** Opening GIVEN ENTRIES block **

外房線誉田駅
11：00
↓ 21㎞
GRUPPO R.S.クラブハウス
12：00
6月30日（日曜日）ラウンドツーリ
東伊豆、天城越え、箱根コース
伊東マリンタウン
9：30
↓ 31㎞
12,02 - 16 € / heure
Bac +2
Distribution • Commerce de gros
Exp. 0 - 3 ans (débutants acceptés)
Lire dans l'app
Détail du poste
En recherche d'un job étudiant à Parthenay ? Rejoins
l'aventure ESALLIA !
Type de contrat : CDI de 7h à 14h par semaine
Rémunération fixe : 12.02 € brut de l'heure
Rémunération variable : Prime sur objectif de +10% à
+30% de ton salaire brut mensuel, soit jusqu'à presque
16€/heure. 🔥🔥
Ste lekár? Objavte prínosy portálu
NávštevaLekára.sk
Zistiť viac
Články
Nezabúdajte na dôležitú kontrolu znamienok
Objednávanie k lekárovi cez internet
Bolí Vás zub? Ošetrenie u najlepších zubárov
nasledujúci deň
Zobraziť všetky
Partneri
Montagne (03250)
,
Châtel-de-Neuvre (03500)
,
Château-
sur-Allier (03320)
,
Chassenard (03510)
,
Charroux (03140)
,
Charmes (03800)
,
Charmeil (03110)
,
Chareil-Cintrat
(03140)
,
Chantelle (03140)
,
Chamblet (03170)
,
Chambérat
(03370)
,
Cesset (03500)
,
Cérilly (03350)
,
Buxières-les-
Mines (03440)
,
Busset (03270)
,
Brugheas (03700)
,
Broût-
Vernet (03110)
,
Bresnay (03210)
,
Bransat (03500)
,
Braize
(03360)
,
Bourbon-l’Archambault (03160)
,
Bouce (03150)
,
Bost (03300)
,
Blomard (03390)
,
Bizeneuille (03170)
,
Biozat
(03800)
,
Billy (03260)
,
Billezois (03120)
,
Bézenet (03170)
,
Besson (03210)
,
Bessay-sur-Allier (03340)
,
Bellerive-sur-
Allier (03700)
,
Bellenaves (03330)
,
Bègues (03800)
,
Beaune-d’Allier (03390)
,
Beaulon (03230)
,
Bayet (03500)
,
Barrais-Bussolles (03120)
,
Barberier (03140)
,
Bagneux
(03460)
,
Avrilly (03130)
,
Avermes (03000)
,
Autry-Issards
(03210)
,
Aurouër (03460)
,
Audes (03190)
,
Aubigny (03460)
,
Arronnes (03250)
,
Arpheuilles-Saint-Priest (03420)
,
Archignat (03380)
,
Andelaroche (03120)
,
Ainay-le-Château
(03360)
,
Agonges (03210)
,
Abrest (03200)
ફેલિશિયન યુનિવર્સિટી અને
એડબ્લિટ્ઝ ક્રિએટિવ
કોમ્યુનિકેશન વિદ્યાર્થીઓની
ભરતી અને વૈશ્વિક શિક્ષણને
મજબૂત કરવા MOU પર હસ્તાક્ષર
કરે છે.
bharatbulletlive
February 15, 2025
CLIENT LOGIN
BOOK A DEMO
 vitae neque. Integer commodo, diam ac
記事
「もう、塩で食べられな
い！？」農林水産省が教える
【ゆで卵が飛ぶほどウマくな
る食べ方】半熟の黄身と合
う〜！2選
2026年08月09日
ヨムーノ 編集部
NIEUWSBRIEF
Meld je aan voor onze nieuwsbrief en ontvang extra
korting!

** Closing GIVEN ENTRIES block **

WHAT TO DO: Extract every line of text from the material and reproduce each one character for character, keeping the original order.

TASK RESPONSE:
外房線誉田駅
11：00
↓ 21㎞
GRUPPO R.S.クラブハウス
12：00
6月30日（日曜日）ラウンドツーリ
東伊豆、天城越え、箱根コース
伊東マリンタウン
9：30
↓ 31㎞
12,02 - 16 € / heure
Bac +2
Distribution • Commerce de gros
Exp. 0 - 3 ans (débutants acceptés)
Lire dans l'app
Détail du poste
En recherche d'un job étudiant à Parthenay ? Rejoins
l'aventure ESALLIA !
Type de contrat : CDI de 7h à 14h par semaine
Rémunération fixe : 12.02 € brut de l'heure
Rémunération variable : Prime sur objectif de +10% à
+30% de ton salaire brut mensuel, soit jusqu'à presque
16€/heure. 🔥🔥
Ste lekár? Objavte prínosy portálu
NávštevaLekára.sk
Zistiť viac
Články
Nezabúdajte na dôležitú kontrolu znamienok
Objednávanie k lekárovi cez internet
Bolí Vás zub? Ošetrenie u najlepších zubárov
nasledujúci deň
Zobraziť všetky
Partneri
Montagne (03250)
,
Châtel-de-Neuvre (03500)
,
Château-
sur-Allier (03320)
,
Chassenard (03510)
,
Charroux (03140)
,
Charmes (03800)
,
Charmeil (03110)
,
Chareil-Cintrat
(03140)
,
Chantelle (03140)
,
Chamblet (03170)
,
Chambérat
(03370)
,
Cesset (03500)
,
Cérilly (03350)
,
Buxières-les-
Mines (03440)
,
Busset (03270)
,
Brugheas (03700)
,
Broût-
Vernet (03110)
,
Bresnay (03210)
,
Bransat (03500)
,
Braize
(03360)
,
Bourbon-l’Archambault (03160)
,
Bouce (03150)
,
Bost (03300)
,
Blomard (03390)
,
Bizeneuille (03170)
,
Biozat
(03800)
,
Billy (03260)
,
Billezois (03120)
,
Bézenet (03170)
,
Besson (03210)
,
Bessay-sur-Allier (03340)
,
Bellerive-sur-
Allier (03700)
,
Bellenaves (03330)
,
Bègues (03800)
,
Beaune-d’Allier (03390)
,
Beaulon (03230)
,
Bayet (03500)
,
Barrais-Bussolles (03120)
,
Barberier (03140)
,
Bagneux
(03460)
,
Avrilly (03130)
,
Avermes (03000)
,
Autry-Issards
(03210)
,
Aurouër (03460)
,
Audes (03190)
,
Aubigny (03460)
,
Arronnes (03250)
,
Arpheuilles-Saint-Priest (03420)
,
Archignat (03380)
,
Andelaroche (03120)
,
Ainay-le-Château
(03360)
,
Agonges (03210)
,
Abrest (03200)
ફેલિશિયન યુનિવર્સિટી અને
એડબ્લિટ્ઝ ક્રિએટિવ
કોમ્યુનિકેશન વિદ્યાર્થીઓની
ભરતી અને વૈશ્વિક શિક્ષણને
મજબૂત કરવા MOU પર હસ્તાક્ષર
કરે છે.
bharatbulletlive
February 15, 2025
CLIENT LOGIN
BOOK A DEMO
 vitae neque. Integer commodo, diam ac
記事
「もう、塩で食べられな
い！？」農林水産省が教える
【ゆで卵が飛ぶほどウマくな
る食べ方】半熟の黄身と合
う〜！2選
2026年08月09日
ヨムーノ 編集部
NIEUWSBRIEF
Meld je aan voor onze nieuwsbrief en ontvang extra
korting!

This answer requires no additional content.